- **TASK PROMPT**
Extract the lines of the entries below verbatim, from the first line of the entries through the line containing "se psem? Tyto".

_ _ _ _ _

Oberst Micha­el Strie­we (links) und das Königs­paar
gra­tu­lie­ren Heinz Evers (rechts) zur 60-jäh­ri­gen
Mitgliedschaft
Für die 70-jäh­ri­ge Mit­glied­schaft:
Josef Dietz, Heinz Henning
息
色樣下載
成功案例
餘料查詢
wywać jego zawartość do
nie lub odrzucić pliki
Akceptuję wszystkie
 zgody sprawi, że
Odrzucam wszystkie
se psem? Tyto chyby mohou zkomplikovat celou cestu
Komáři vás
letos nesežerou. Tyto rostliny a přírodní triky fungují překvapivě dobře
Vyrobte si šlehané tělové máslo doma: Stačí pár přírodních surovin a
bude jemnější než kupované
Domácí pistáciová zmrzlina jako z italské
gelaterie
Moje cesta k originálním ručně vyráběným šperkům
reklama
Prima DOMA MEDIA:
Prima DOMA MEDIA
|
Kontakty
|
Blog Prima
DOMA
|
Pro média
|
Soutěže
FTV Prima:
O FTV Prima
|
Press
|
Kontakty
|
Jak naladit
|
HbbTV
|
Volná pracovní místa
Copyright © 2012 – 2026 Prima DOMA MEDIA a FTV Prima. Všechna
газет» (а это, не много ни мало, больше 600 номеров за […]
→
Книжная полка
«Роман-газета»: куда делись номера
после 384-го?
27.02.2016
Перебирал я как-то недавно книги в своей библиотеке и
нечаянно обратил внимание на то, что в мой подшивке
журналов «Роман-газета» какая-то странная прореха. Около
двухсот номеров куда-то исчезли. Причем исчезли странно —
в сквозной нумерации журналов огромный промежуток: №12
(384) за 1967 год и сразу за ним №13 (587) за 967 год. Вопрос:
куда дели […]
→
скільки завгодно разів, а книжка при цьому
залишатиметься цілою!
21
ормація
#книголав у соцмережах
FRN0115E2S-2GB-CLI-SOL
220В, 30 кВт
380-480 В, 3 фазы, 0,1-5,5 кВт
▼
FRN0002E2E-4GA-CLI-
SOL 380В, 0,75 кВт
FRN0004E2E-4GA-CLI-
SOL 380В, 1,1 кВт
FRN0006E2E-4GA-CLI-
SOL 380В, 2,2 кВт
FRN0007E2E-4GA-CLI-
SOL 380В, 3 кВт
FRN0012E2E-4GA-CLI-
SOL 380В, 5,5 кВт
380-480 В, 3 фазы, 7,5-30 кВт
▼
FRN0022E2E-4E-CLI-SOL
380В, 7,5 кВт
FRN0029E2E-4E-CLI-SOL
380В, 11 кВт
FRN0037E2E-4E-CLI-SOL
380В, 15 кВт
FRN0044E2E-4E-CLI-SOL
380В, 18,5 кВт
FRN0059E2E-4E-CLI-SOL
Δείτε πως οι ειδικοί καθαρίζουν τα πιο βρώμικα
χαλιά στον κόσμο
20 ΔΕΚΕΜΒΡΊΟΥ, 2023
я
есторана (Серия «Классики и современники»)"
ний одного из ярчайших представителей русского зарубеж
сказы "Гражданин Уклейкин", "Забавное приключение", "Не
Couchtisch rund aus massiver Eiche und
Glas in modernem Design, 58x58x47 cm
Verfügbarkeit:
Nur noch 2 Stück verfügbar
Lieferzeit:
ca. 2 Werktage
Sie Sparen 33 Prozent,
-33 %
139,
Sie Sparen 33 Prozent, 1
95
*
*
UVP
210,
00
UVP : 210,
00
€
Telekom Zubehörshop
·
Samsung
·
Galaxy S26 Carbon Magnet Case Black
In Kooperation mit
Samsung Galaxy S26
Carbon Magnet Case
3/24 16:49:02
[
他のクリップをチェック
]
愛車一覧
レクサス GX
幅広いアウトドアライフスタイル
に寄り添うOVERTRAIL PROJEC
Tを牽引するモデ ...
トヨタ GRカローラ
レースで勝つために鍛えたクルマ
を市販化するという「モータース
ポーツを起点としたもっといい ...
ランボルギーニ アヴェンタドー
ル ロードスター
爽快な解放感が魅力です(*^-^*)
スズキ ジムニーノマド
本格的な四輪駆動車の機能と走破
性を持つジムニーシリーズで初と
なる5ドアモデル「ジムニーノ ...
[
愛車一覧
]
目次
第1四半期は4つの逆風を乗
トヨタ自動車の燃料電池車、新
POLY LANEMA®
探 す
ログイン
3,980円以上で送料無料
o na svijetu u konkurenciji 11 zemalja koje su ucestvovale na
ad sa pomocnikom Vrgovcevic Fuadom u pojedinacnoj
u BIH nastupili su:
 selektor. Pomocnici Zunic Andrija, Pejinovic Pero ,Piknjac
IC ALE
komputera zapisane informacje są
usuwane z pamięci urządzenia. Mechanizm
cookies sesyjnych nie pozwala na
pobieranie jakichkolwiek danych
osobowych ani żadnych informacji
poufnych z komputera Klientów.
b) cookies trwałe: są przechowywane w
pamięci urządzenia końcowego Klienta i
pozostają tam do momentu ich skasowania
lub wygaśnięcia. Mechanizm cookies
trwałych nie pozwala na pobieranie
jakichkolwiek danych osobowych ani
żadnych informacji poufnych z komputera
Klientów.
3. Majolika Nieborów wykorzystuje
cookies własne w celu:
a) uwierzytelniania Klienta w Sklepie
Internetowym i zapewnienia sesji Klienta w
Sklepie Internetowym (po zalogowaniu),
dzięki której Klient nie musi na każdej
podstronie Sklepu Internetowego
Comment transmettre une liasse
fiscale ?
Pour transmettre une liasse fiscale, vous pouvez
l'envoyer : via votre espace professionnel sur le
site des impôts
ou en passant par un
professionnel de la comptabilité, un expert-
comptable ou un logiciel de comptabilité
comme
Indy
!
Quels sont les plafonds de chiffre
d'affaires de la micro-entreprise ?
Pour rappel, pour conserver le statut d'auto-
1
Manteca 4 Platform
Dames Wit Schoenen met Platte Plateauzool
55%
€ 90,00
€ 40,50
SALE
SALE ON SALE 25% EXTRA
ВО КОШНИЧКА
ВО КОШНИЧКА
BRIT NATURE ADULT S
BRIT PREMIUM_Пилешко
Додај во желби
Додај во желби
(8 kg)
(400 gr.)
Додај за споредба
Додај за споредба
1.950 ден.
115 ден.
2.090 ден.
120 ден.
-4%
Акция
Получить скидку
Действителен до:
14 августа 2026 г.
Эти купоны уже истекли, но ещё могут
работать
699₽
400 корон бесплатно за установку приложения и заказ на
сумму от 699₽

_ _ _ _ _

- **RESPONSE BOX**
Oberst Micha­el Strie­we (links) und das Königs­paar
gra­tu­lie­ren Heinz Evers (rechts) zur 60-jäh­ri­gen
Mitgliedschaft
Für die 70-jäh­ri­ge Mit­glied­schaft:
Josef Dietz, Heinz Henning
息
色樣下載
成功案例
餘料查詢
wywać jego zawartość do
nie lub odrzucić pliki
Akceptuję wszystkie
 zgody sprawi, że
Odrzucam wszystkie
se psem? Tyto chyby mohou zkomplikovat celou cestu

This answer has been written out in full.